BEGIN Materials provided

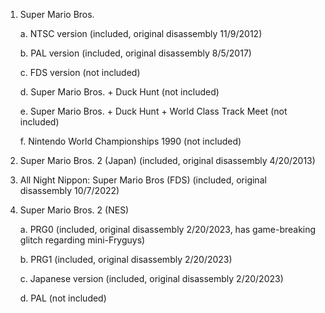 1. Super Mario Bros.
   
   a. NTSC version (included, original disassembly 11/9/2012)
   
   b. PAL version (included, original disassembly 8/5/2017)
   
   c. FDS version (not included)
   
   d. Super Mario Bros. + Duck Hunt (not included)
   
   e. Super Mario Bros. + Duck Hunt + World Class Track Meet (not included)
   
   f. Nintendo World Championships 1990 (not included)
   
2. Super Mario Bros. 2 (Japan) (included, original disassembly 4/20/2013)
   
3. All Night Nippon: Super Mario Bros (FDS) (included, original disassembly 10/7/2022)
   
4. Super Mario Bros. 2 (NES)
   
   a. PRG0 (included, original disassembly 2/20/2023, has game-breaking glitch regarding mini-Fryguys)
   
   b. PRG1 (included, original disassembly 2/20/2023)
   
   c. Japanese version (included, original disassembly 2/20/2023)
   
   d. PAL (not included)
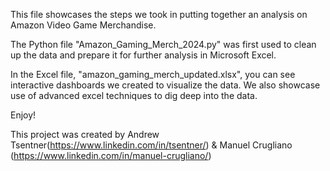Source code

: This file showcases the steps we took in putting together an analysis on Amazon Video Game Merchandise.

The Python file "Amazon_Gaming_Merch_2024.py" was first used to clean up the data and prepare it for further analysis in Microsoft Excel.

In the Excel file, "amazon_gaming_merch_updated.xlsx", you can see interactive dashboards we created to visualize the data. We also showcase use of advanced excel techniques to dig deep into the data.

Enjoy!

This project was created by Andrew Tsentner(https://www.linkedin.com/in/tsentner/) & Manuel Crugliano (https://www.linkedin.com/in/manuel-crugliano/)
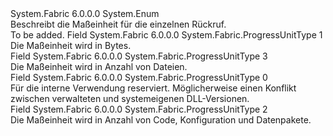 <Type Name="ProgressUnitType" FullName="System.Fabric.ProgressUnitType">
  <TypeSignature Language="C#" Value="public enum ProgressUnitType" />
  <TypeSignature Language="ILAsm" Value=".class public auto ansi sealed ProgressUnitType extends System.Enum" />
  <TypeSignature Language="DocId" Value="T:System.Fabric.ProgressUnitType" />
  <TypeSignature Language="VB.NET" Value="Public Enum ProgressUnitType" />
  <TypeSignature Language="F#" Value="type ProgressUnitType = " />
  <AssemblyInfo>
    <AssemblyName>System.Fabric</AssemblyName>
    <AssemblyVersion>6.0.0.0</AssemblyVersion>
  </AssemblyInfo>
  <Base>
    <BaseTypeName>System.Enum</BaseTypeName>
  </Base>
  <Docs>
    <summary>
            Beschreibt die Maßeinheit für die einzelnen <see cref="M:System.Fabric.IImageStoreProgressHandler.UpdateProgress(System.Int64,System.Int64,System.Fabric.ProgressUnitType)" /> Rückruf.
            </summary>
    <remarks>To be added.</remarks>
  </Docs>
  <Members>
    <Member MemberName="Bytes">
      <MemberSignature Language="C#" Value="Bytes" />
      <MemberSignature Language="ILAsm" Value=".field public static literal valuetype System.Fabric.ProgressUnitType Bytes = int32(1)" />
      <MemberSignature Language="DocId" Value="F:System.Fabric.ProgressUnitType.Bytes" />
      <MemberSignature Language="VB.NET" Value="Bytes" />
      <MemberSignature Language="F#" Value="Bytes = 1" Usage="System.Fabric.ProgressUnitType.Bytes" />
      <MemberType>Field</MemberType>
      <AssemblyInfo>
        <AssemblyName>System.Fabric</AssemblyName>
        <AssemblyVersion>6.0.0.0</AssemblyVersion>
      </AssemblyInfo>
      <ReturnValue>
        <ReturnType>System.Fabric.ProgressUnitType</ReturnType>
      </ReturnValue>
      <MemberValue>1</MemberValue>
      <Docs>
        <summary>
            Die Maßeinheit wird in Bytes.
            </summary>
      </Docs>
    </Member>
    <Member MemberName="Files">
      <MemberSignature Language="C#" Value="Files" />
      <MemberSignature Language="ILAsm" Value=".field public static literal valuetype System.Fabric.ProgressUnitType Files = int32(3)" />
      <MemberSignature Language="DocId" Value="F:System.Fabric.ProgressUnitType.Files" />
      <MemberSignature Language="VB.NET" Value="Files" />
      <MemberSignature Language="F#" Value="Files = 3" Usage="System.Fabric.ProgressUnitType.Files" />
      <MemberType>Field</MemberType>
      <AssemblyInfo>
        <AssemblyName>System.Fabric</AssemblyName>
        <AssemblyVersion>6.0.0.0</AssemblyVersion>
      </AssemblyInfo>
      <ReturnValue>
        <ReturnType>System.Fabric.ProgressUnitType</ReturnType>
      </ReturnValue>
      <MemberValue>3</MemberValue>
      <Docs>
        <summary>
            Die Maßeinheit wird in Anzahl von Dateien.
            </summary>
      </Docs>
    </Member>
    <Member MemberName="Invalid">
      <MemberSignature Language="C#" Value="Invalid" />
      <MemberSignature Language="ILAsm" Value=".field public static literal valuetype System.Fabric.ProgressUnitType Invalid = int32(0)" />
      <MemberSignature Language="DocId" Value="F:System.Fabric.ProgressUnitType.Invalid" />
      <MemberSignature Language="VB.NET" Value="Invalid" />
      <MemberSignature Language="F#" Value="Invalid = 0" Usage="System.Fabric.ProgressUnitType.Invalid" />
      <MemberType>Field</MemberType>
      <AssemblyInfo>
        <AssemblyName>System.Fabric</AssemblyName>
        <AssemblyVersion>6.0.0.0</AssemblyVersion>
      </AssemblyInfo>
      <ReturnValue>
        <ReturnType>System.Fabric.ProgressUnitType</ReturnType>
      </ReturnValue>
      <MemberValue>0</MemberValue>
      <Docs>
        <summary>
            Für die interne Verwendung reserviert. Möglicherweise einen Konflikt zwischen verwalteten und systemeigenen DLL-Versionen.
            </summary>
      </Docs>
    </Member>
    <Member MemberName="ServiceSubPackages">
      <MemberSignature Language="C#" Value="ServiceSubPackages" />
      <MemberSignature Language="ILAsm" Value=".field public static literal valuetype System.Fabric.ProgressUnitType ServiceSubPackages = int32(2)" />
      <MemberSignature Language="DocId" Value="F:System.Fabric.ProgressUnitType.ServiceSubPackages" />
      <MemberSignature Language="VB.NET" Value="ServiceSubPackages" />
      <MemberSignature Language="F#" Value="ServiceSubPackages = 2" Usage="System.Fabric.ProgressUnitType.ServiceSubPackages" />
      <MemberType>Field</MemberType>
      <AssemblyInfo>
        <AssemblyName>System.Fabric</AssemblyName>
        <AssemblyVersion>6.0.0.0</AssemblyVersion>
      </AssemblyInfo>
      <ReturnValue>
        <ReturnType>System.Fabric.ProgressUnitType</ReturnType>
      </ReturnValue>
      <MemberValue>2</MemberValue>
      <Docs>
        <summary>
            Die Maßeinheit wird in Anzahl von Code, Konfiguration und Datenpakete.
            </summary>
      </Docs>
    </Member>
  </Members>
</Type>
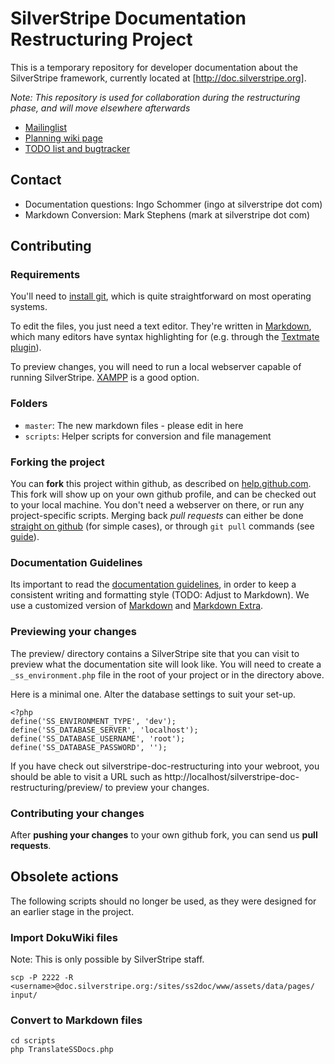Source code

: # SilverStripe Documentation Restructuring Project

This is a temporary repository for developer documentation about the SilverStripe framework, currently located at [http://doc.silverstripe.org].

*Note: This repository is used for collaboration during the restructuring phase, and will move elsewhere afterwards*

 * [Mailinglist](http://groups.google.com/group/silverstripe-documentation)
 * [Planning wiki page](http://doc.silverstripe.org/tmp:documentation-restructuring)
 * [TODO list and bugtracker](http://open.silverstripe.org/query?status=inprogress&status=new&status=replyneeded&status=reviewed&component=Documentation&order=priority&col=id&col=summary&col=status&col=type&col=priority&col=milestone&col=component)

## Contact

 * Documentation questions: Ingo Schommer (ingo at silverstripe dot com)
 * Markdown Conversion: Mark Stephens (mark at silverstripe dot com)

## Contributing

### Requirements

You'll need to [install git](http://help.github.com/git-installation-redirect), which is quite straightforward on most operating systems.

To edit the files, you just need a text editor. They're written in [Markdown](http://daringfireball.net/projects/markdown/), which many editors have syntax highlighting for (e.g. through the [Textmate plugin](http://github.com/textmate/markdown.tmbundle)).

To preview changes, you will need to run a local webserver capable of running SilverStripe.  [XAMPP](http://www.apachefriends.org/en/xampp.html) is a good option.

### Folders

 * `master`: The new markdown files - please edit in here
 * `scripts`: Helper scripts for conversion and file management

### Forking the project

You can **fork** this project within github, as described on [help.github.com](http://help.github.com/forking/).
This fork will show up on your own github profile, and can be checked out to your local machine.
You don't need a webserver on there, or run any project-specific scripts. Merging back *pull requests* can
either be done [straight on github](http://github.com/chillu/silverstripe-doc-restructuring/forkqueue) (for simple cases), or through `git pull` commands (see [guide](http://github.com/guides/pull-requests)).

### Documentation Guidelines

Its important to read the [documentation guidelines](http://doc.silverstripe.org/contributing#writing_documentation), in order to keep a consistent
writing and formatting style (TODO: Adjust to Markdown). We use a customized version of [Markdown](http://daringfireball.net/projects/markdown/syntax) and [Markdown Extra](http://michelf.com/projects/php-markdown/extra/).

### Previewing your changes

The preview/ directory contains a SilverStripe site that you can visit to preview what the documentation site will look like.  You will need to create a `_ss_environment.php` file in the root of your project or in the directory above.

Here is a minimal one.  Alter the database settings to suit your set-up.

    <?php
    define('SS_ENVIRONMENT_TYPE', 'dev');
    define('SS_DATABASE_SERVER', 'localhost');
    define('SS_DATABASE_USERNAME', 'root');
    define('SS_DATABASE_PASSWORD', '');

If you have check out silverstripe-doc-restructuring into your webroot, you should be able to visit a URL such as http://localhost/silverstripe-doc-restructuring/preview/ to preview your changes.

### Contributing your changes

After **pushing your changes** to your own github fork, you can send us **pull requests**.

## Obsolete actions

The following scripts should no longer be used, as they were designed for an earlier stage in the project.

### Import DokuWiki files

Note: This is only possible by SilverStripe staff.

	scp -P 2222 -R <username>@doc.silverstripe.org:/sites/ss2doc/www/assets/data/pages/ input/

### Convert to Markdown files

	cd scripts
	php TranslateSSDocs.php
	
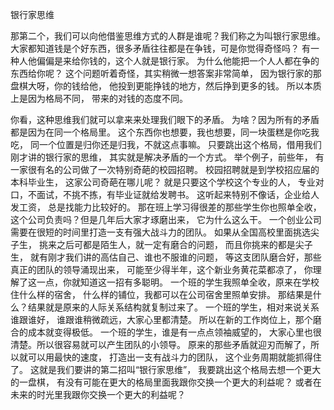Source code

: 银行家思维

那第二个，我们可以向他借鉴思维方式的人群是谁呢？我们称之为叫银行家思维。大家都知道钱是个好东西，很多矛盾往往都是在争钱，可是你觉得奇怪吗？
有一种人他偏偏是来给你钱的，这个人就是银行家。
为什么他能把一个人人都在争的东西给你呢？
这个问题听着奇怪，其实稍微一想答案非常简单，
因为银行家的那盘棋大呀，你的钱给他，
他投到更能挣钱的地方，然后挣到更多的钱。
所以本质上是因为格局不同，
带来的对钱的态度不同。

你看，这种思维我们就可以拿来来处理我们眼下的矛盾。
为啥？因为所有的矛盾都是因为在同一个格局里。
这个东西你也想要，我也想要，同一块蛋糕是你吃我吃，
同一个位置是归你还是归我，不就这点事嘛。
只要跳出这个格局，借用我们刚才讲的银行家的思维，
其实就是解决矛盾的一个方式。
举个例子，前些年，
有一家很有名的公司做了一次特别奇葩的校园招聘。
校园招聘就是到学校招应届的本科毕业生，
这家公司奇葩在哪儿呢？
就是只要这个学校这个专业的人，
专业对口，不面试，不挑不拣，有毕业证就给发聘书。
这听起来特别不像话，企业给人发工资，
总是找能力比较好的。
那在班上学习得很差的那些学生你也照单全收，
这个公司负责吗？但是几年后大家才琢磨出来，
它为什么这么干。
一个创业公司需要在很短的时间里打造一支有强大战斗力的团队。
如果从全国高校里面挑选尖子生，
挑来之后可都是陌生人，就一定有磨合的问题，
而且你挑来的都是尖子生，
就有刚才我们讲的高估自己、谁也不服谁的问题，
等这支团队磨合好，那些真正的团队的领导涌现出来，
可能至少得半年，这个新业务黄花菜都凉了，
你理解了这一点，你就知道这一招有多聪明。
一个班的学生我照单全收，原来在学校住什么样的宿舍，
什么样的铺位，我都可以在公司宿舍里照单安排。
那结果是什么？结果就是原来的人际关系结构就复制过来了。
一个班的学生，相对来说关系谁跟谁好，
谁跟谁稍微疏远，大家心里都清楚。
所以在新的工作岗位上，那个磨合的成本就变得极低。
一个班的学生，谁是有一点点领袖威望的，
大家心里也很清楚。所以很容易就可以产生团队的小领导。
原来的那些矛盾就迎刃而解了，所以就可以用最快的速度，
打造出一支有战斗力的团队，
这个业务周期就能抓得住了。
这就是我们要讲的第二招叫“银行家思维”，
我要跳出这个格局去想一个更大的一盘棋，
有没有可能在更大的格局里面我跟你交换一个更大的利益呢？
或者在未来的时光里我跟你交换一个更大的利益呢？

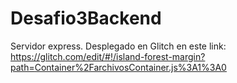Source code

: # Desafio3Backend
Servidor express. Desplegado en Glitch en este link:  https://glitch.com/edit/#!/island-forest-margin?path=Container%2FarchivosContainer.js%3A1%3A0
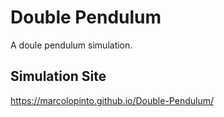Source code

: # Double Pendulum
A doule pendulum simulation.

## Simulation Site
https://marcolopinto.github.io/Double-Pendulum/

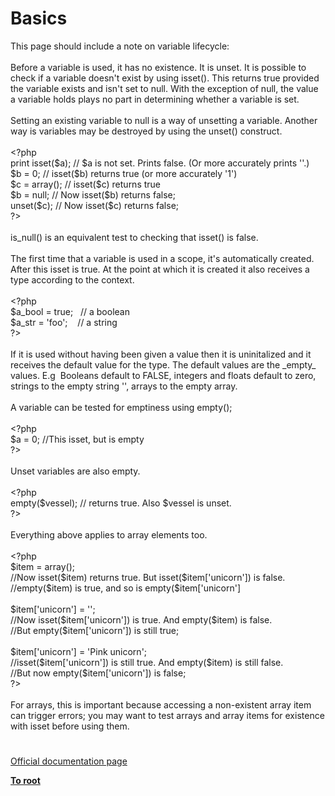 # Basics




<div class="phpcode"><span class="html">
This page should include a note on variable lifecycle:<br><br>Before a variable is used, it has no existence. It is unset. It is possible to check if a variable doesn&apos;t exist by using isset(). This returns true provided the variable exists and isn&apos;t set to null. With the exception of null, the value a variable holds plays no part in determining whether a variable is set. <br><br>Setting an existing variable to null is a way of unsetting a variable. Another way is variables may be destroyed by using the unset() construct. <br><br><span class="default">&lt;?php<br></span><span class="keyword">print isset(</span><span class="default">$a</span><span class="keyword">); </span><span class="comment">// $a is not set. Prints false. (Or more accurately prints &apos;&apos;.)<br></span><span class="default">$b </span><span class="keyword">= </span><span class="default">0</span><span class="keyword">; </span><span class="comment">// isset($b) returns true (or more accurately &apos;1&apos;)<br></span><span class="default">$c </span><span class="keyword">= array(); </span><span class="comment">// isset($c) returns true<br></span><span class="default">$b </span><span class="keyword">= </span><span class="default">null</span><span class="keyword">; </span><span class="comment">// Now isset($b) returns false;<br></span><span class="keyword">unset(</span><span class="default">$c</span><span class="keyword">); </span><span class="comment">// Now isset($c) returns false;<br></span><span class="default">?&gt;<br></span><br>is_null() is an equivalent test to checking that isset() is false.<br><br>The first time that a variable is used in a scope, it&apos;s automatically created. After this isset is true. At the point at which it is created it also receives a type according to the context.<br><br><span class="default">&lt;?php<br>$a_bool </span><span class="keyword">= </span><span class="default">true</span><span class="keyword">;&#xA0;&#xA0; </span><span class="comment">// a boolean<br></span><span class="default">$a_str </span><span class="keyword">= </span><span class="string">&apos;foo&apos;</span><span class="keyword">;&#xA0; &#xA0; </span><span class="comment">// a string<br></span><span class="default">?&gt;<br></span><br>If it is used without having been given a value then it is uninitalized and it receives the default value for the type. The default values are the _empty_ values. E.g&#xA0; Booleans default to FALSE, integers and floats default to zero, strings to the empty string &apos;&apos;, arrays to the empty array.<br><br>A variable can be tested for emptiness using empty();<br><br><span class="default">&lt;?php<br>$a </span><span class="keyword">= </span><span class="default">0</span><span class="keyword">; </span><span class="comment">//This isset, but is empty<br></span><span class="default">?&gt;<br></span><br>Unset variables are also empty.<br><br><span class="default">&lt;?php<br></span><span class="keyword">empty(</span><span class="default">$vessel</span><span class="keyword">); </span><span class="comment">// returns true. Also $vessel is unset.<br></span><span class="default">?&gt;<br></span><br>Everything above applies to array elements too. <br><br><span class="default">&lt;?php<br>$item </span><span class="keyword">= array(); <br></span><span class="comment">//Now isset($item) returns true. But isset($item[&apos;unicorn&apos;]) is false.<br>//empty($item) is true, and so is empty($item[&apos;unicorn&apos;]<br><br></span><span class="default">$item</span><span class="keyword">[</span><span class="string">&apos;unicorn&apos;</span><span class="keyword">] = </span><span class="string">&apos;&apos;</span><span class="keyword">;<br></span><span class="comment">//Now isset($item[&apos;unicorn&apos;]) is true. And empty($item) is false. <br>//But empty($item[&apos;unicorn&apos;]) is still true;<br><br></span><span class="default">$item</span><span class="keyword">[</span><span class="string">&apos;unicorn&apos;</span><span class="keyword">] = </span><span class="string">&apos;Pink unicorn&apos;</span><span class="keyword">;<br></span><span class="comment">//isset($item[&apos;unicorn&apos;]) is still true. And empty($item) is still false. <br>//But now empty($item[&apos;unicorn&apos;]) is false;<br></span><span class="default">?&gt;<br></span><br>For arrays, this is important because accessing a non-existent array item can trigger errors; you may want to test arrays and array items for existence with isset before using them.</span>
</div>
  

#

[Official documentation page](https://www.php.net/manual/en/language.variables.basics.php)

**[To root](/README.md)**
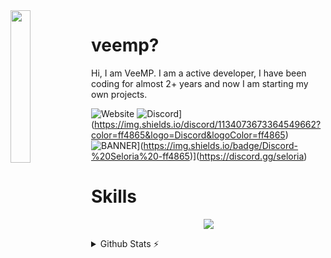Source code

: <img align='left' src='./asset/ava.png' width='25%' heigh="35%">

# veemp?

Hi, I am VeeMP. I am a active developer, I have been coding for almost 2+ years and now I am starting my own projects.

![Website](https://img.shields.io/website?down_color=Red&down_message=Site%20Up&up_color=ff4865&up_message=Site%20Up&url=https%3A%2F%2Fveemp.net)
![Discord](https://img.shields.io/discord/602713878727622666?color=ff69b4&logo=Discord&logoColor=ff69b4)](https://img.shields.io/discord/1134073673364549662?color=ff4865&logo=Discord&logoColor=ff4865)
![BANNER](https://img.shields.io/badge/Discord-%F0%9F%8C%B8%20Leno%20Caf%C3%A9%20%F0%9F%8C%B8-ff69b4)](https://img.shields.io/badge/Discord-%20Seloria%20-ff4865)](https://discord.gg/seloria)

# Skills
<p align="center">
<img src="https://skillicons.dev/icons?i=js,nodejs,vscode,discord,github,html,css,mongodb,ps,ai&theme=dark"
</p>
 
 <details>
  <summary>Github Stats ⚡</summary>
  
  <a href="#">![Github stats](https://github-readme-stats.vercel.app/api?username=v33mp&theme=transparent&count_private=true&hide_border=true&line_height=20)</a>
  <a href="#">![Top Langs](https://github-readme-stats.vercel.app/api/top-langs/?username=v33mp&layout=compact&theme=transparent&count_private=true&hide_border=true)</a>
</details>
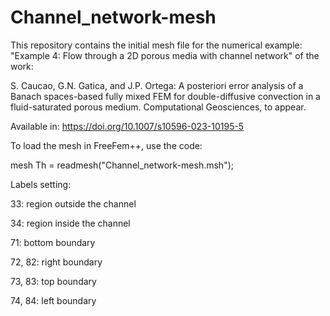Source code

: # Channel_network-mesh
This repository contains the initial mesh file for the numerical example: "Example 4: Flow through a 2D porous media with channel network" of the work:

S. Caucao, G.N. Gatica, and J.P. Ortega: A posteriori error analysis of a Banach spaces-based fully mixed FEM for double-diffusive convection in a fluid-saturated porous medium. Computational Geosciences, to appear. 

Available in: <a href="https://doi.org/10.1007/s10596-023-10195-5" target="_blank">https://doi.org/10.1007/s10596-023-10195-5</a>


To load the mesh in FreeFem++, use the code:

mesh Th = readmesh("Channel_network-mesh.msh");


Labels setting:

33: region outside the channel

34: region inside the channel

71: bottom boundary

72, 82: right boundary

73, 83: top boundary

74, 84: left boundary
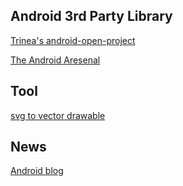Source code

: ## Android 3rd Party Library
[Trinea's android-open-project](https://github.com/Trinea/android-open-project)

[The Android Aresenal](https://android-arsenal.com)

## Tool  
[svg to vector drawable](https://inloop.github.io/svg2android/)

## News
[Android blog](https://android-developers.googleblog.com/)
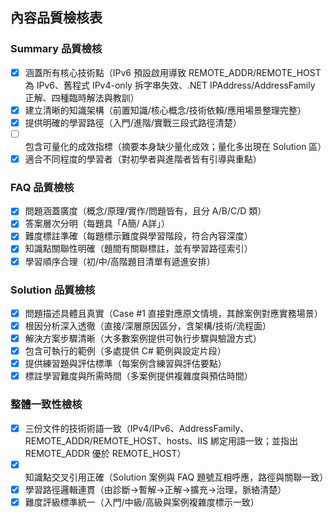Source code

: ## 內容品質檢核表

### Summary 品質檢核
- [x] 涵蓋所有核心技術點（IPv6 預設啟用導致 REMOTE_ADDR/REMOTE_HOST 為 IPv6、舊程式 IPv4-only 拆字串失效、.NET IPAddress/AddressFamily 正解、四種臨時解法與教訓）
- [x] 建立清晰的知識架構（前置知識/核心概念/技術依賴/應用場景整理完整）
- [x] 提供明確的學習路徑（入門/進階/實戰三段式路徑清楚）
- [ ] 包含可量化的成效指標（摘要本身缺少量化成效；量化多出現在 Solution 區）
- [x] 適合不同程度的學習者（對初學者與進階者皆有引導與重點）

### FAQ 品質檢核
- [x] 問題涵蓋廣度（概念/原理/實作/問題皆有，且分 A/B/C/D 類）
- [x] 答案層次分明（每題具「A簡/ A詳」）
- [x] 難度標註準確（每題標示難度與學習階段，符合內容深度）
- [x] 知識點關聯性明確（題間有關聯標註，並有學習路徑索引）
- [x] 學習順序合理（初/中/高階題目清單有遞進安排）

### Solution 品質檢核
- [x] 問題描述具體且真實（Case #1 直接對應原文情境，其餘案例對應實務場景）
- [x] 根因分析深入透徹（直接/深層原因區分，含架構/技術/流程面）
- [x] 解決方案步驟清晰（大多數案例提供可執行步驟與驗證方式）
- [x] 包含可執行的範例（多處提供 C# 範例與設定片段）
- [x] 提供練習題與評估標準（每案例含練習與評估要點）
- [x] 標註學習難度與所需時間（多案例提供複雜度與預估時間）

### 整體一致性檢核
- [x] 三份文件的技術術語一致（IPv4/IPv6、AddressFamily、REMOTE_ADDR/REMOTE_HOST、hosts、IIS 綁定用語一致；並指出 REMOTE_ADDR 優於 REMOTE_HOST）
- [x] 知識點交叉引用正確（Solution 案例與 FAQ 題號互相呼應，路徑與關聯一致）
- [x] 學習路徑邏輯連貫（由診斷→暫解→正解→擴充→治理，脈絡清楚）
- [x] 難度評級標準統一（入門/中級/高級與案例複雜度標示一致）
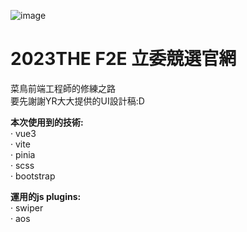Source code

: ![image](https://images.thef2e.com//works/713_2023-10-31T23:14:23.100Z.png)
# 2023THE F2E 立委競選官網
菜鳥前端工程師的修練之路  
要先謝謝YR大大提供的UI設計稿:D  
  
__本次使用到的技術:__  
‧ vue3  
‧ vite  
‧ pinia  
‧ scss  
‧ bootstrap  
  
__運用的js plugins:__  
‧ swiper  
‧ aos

END Materials provided

Take the lines starting with the one containing "The preview/ directory" and going on through the one containing "php TranslateSSDocs.php", and give them again with "webroot" replaced by "web root", changing nothing else.

Answer below.
The preview/ directory contains a SilverStripe site that you can visit to preview what the documentation site will look like.  You will need to create a `_ss_environment.php` file in the root of your project or in the directory above.

Here is a minimal one.  Alter the database settings to suit your set-up.

    <?php
    define('SS_ENVIRONMENT_TYPE', 'dev');
    define('SS_DATABASE_SERVER', 'localhost');
    define('SS_DATABASE_USERNAME', 'root');
    define('SS_DATABASE_PASSWORD', '');

If you have check out silverstripe-doc-restructuring into your web root, you should be able to visit a URL such as http://localhost/silverstripe-doc-restructuring/preview/ to preview your changes.

### Contributing your changes

After **pushing your changes** to your own github fork, you can send us **pull requests**.

## Obsolete actions

The following scripts should no longer be used, as they were designed for an earlier stage in the project.

### Import DokuWiki files

Note: This is only possible by SilverStripe staff.

	scp -P 2222 -R <username>@doc.silverstripe.org:/sites/ss2doc/www/assets/data/pages/ input/

### Convert to Markdown files

	cd scripts
	php TranslateSSDocs.php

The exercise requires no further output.